Friday, May 28, 2010

June 2010: PlugThat Hole, Mr. President!

As you know, fellow 7th-grade-humor-perverts, our nation has a hole.
It's a massive hole. And, sadly, this hole is leaking. This nation is
watching helplessly as our wetlands are slowly covered in the sticky goo
that is gushing out of our massive hole, but so far we haven't even had
a little success in plugging our hole. Whether this gushing-hole
disaster was caused by man or merely an accident of God, we have spent
too much of our time pointing fingers at each other and at the hole
instead of figuring out whose responsibility it is to get way deep down
in there and put something in that hole to plug it up.

I was watching the news (okay, reading about it) and saw that this
hole-crisis has become our nation's top story. CBS's Chip Reid began
his evening report by saying, "Well, Harry [Smith], if there's one thing
the President made clear today it's that pressure to plug that hole is
coming from everywhere."

Is it ever. Chip Reid was referring to a portion of a press conference
yesterday in which President Obama said:

"Malia knocks on my bathroom door and she peeks in her head and she
says: 'Did you plug the hole yet, daddy?'"

Yes. Yes, she said it. And yes, he repeated it. Does the President
need the list? Any day now I'm expecting a call from the Obama
administration offering me the position of chief
innuendo-filterer-outer. Though I'm sure those guys will think of a
classier title than that, the basic premise of the job should be clear:
read through every speech, memo, email, etc. that the administration
sends out to make sure phrases like "did you plug the hole yet" are not
uttered without at least a fair amount of self-awareness.

Let the month begin!


  1. "The head of my broom is 2 inches thick, and the bristles are 7 inches long."


    I can't decide whether "head," "broom," "thick," or "# inches" makes this decidedly phallic. Either way, 2 inches with 7 inch bristles is pretty rough. I know a guy like that.

  2. "I had to keep a good eye on him so he wouldn't eat the beauty bark - he did eventually get a piece in there and I had to dig it out of his mouth. Well, let's just say that his teeth hurt me and he has more than I thought he had."


    Beauty bark? For serious?

  3. "Sending it tomorrow. Dirt and all. Kinda lazy, don't feel like washing it. Please report when received."

    Sorry Stone! You tried to get that one past me, but my hyper-sensitive innuendo filter picked it up!

    Well played.

  4. "His comment, “And sometimes 2 more inches isn't that significant but if you can get away with eight inches, you don’t need ten.” "


  5. "We watched as others approached the box, trying to discern what they were intended to do. There were instructions nearby, but it’s amazing how few people read them."


    I know what to do with it! Pick me, pick me!

  6. Yahoo report today:

    --'Glee' star demonstrates hidden talent

    Chris Colfer, the show's soft-spoken tenor, can do much more than sing and dance. Just hand him some swords

    If you're not familiar, he's the super gay one.
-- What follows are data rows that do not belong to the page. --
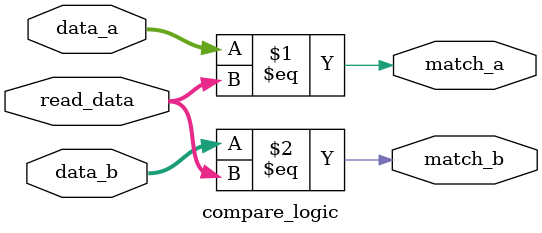
<source format=sv>
module cam_4 (
    input wire clk,
    input wire rst,
    input wire write_en,
    input wire [7:0] write_data,
    input wire [7:0] read_data,
    output reg match_flag
);

    // Stage 1 signals
    reg [7:0] write_data_stage1;
    reg write_en_stage1;
    reg [7:0] read_data_stage1;
    
    // Stage 2 signals
    reg [7:0] data_a_stage2, data_b_stage2;
    reg [7:0] read_data_stage2;
    wire match_a_stage2, match_b_stage2;
    
    // Stage 3 signals
    reg match_a_stage3, match_b_stage3;

    // Stage 1: Input register
    always @(posedge clk) begin
        if (rst) begin
            write_data_stage1 <= 8'b0;
            write_en_stage1 <= 1'b0;
            read_data_stage1 <= 8'b0;
        end else begin
            write_data_stage1 <= write_data;
            write_en_stage1 <= write_en;
            read_data_stage1 <= read_data;
        end
    end

    // Stage 2: Data storage and comparison
    data_storage storage (
        .clk(clk),
        .rst(rst),
        .write_en(write_en_stage1),
        .write_data(write_data_stage1),
        .data_a(data_a_stage2),
        .data_b(data_b_stage2)
    );

    compare_logic compare (
        .data_a(data_a_stage2),
        .data_b(data_b_stage2),
        .read_data(read_data_stage1),
        .match_a(match_a_stage2),
        .match_b(match_b_stage2)
    );

    // Stage 2 to Stage 3 pipeline register
    always @(posedge clk) begin
        if (rst) begin
            match_a_stage3 <= 1'b0;
            match_b_stage3 <= 1'b0;
        end else begin
            match_a_stage3 <= match_a_stage2;
            match_b_stage3 <= match_b_stage2;
        end
    end

    // Stage 3: Match flag generation
    always @(posedge clk) begin
        if (rst) begin
            match_flag <= 1'b0;
        end else begin
            match_flag <= match_a_stage3 || match_b_stage3;
        end
    end

endmodule

module data_storage (
    input wire clk,
    input wire rst,
    input wire write_en,
    input wire [7:0] write_data,
    output reg [7:0] data_a,
    output reg [7:0] data_b
);

    always @(posedge clk) begin
        if (rst) begin
            data_a <= 8'b0;
            data_b <= 8'b0;
        end else if (write_en) begin
            data_a <= write_data;
            data_b <= write_data;
        end
    end

endmodule

module compare_logic (
    input wire [7:0] data_a,
    input wire [7:0] data_b,
    input wire [7:0] read_data,
    output wire match_a,
    output wire match_b
);

    assign match_a = (data_a == read_data);
    assign match_b = (data_b == read_data);

endmodule
</source>
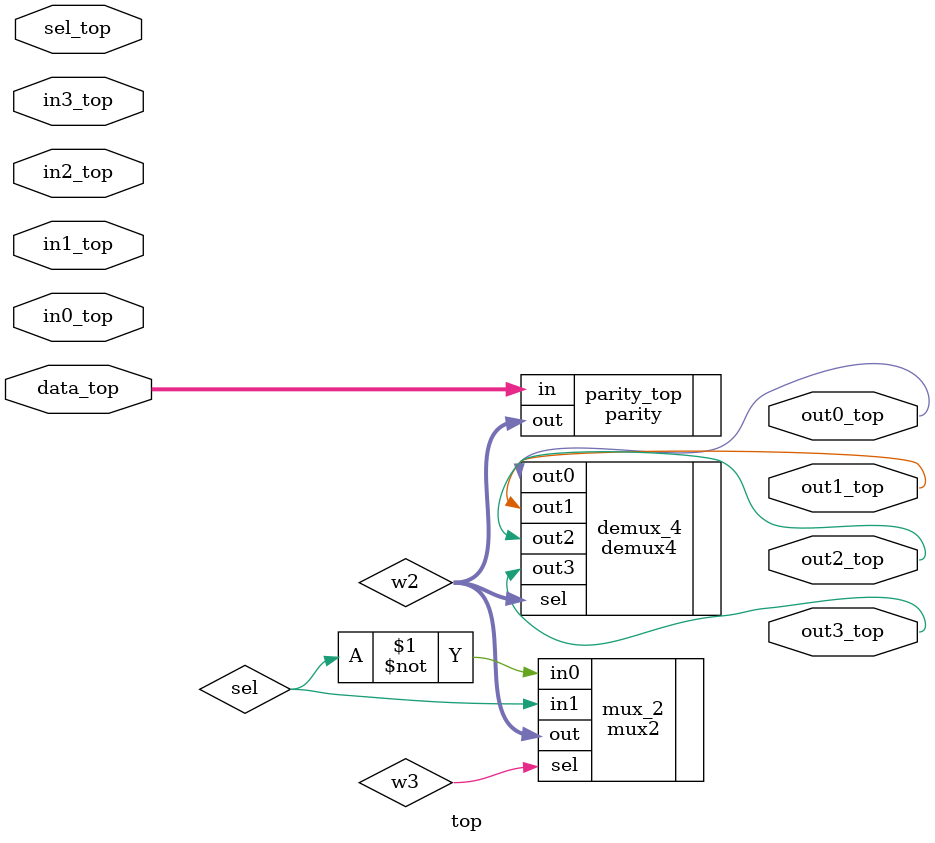
<source format=v>
`timescale 1ns / 1ps

module top(
    input in0_top,
    input in1_top,
    input in2_top,
    input in3_top,
    input [1:0] sel_top,
    input [3:0] data_top,
    output out0_top,
    output out1_top,
    output out2_top,
    output out3_top
);

    wire w1;
    
    mux4 mux_4 (
        .in0(in0_top),
        .in1(in1_top),
        .in2(in2_top),
        .in3(in3_top),
        .sel(sel_top),
        .out(w1)
    );
    
    wire w3;
    wire [1:0] w2;
    
    parity parity_top(
        .in(data_top),
        .out(w2)
    );
    
    mux2 mux_2 (
        .in0(~sel),
        .in1(sel),
        .out(w2),
        .sel(w3)
    );
    
    demux4 demux_4(
        .out0(out0_top),
        .out1(out1_top),
        .out2(out2_top),
        .out3(out3_top),
        .sel(w2)
    );
    
endmodule

</source>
    Yeah, just hand him some swords and stand back!!


  7. Yahoo Report Today:

    'Glee' star demonstrates hidden talent

    Chris Colfer, the show's soft-spoken tenor, can do much more than sing and dance. Just hand him some swords.

    If you don't watch the show, he's the super-duper gay one.

    Just give him a sword and stand back!


  8. "I cant wait to play with it more after this party busi­ness passes through."


    Why wait? Maybe they wanna play too!


    Seriously. Best ITYM post EVER.

  10. Had a fantastic conversation with an oblivious older lady yesterday about drilling holes in bowling balls for left-handers.


    Drilling, Balls, Holes- it was a heyday for yours truly!

    I'm evil.


    I'm going with Stone Fox, who went to type in her verification words and found "Moaned" and "Cream."

    Way to go, Google!

  12. Most men love plugging a hole. I'm surprised this has been such a problem so far.

  13. I hear they're just going to put a wedding ring around it. Then it'll stop putting out.